Opus Bank has agreed to pay $17 million to settle investors' claims that the bank and its executives misled them on the quality of its loans, causing its stock to drop by 21 percent, according to court documents filed in California federal court Tuesday.
In a motion for preliminary approval of a class action settlement, lead plaintiff Arkansas Public Employees Retirement System asked the court to preliminarily sign off on an all-cash settlement under which class counsel would receive up to 25 percent of the fund, or $4.25 million, for fees, as well as $100,000 to cover expenses. APERS argued that the deal is fair and adequate considering the risks involved with litigation.

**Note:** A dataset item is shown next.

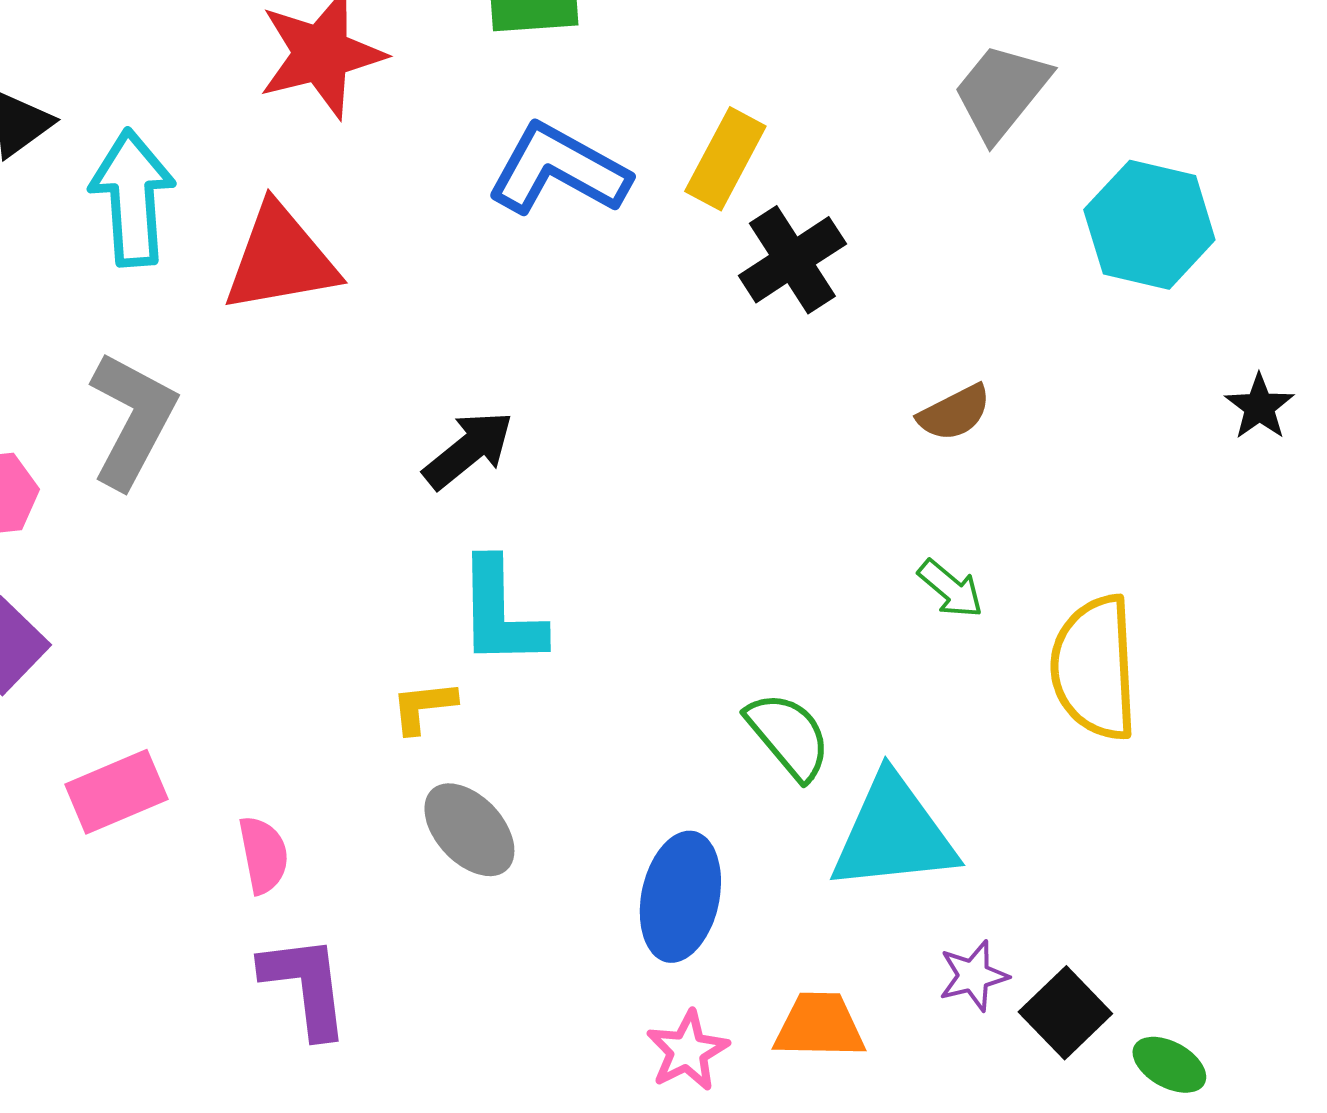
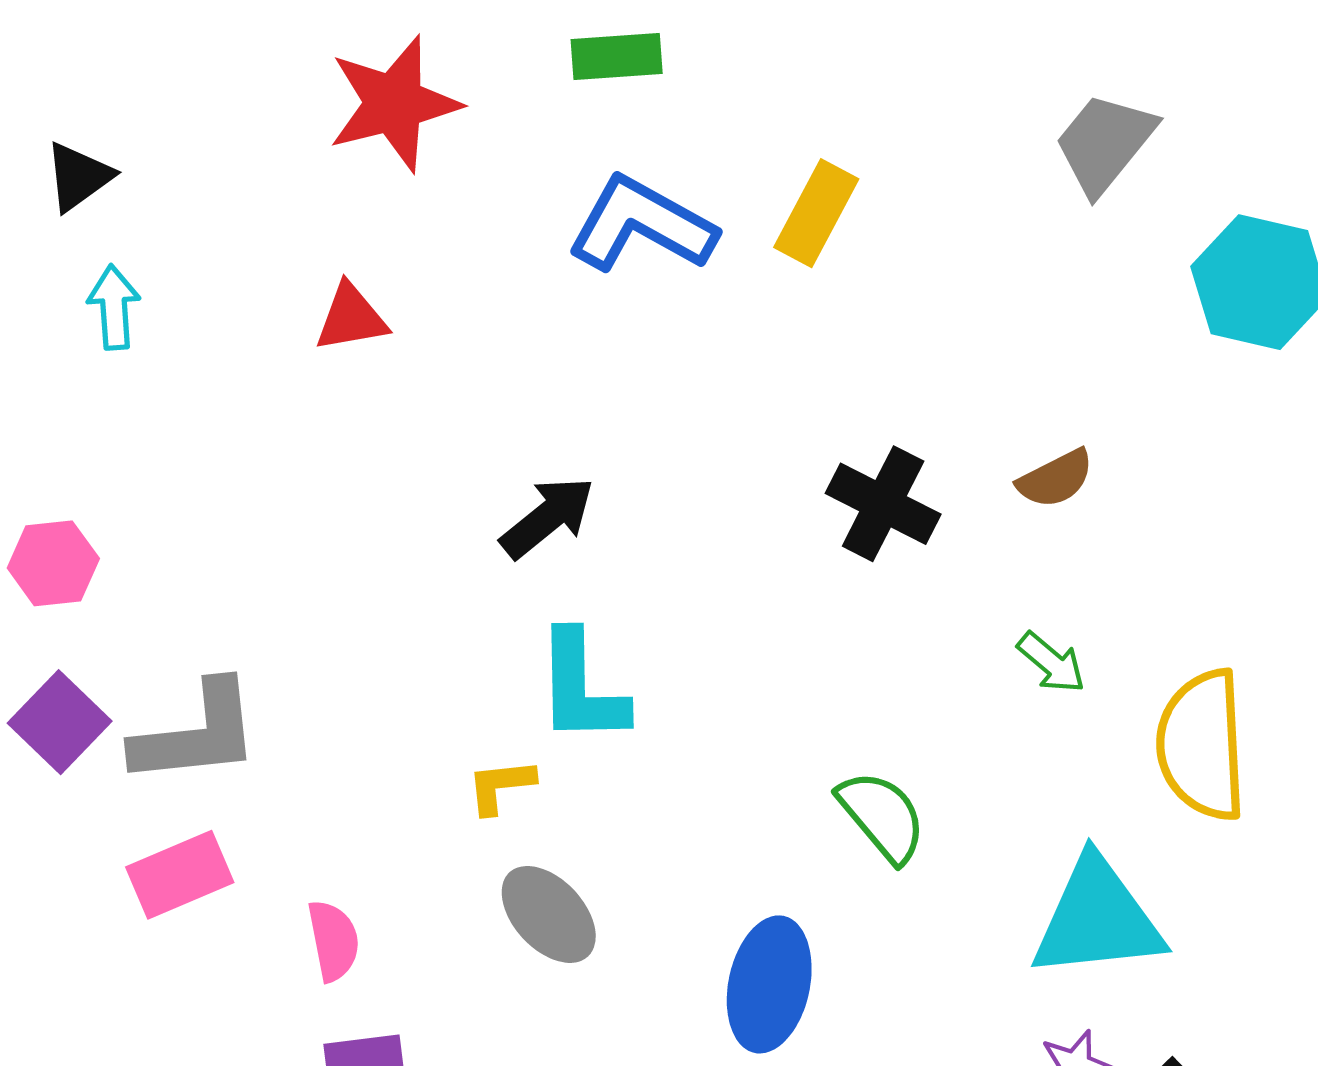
cyan arrow: (132, 198) -> (114, 307), moved, size x0.6
red triangle: (280, 259) -> (351, 318), size x0.6
black cross: (792, 260) -> (883, 504), moved, turned -30
gray L-shape: (132, 420) -> (196, 734), moved, turned 56
cyan triangle: (893, 834) -> (1097, 919), moved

"After considering all of the discovery, lead plaintiff concluded that the proposed settlement continues to be in the best interests of the class," the motion said.
If approved, the deal would resolve a putative class action initially launched in October 2016 by lead plaintiff Nancy Schwartz in the wake of the Irvine, California-based bank's announcement that loan charge-offs would impact its quarterly earnings. Within a day of the announcement, Opus' stock price fell 21 percent, or $7.25 per share, according to the complaint.
Investors' counsel Steven J. Toll of Cohen Milstein Sellers & Toll PLLC said in a statement they are very pleased with the proposed settlement. Toll's co-counsel at Cohen Milstein, Daniel S. Sommers, added that the proposed deal is an excellent recovery for investors who were injured due to their investments in Opus.